In October 2014, two EAL Grade 9 students took the brave step and in their Applied Linguistics Project they chose to use a method that was completely new to them (and quite new to their teachers, too) – corpus analysis. As of March 2018, over 75% of topics chosen by this year’s EAL and Academic Writing students are corpus-based or corpus-assisted, using either existing corpora or corpora compiled by the student specifically for the project. Corpora have also become a standard tool to answer questions about language in the EAL and Academic Writing classes.
To learn more about the Applied Linguistics Project, see a previous post or contact us.

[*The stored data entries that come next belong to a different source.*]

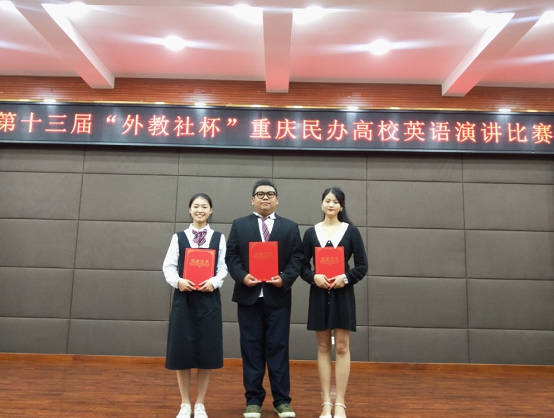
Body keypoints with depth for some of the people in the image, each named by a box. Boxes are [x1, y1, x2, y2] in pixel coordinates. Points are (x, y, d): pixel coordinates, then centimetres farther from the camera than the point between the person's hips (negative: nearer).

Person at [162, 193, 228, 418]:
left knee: (206, 350, 4)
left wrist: (214, 282, -16)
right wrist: (178, 281, -16)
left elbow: (224, 267, 1)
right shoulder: (179, 237, 7)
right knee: (182, 350, 3)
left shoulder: (219, 238, 7)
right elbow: (168, 266, 2)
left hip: (209, 299, 0)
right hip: (183, 298, 0)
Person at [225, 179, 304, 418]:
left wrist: (285, 278, -13)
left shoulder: (290, 227, 10)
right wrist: (242, 276, -13)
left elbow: (297, 258, 2)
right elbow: (231, 256, 3)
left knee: (278, 347, 3)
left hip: (278, 296, 0)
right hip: (248, 295, 0)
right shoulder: (239, 225, 10)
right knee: (251, 348, 6)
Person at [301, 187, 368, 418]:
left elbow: (362, 265, 1)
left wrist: (345, 277, -15)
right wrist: (313, 277, -14)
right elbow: (302, 265, 5)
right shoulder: (311, 232, 4)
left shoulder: (351, 231, 1)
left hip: (343, 294, -1)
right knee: (323, 348, 7)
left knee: (342, 348, 2)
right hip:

Why corpus-assisted studies?
Data vs. intuition
What is the most frequently used conditional in academic English? Is it more common to use “can” to refer to ability or to express modality? And is it grammatical to use the word “English” in the plural? Surprisingly, our gut feeling about these questions might not correspond to what data retrieved from authentic texts tell us. The power of corpora lies in their capacity to reveal how language is actually used, rather than squeezing language into the neat organization of a grammar book. The moment we are faced with the raw data churned out by the machine, discovering it contradicts what we believed about language, is the moment our journey to discovery truly starts.
“Language analysis is just guesswork.”
Interpreting language is often seen as something subjective, slippery, hard to capture. Corpora provide us with hard data and allow us to quantify our findings about language. Using electronic corpora also enables us to process large amounts of data, which reduces the risk of outliers swaying the findings. Last but not least, as the researcher is removed from the process of data retrieval, there is less opportunity for confirmation bias.
Beyond the classroom: ideas worth exploring
The tangible outcome of the Applied Linguistic Project is an academic paper and a presentation in front of an expert panel at Charles University. The intangible, but perhaps more significant, impact is the insight students gain into their own linguistic situation and learning, as well as the questions that arise from their findings. These trigger classroom discussions and spread outside the EAL classroom: students revisit ALP topics in their work in TOK and IB Language and Literature classes, or expand on them in their Extended Essay. Annually, selected ALP topics are developed into talks presented at the TEDxYouth conference hosted at ISP, reaching an even broader audience.
Beyond the classroom: corpora as administrative tool
Corpora can also prove useful as an assessment or placement tool. Lexical density, lexical richness or vocabulary idiosyncrasies can all help us evaluate the student’s language proficiency level. We can compare a given student’s work from two points in time, tracking his or her language development, compare in-class work to take-home assignments to check for authenticity, or compare the work against exemplars to assist with placement.
For an overview of the individual corpus analysis tools and their potential in assessment, please see the ISP corpus website.
Corpus linguistics is nothing new. Major publishers now offer textbooks and dictionaries based on corpora, studies abound using corpus tools to explore the rhetoric of mass media and public figures, and software is being developed to enable anyone learn and use corpus analysis. In our work with students so far, we have excellent experience with the following tools:
Available free online
- Czech National Corpus (Charles University)
- LancsBox (Lancaster University, Lancaster, UK)
- Wordandphrase.info (COCA-based, by Mark Davies)
- Sketch Engine (access to BAWE, COCA, parallel corpora, etc.)
- ISP corpus of high school academic texts: more information about the ISP Corpus of High-School Academic Texts, incl. examples of classroom exercises using the corpus
- AntConc (by Laurence Anthony, to student-created corpora): software allowing for the analysis of your own corpora
To receive basic training in corpus linguistics, we recommend a free online course offered by Lancaster University and Future Learn.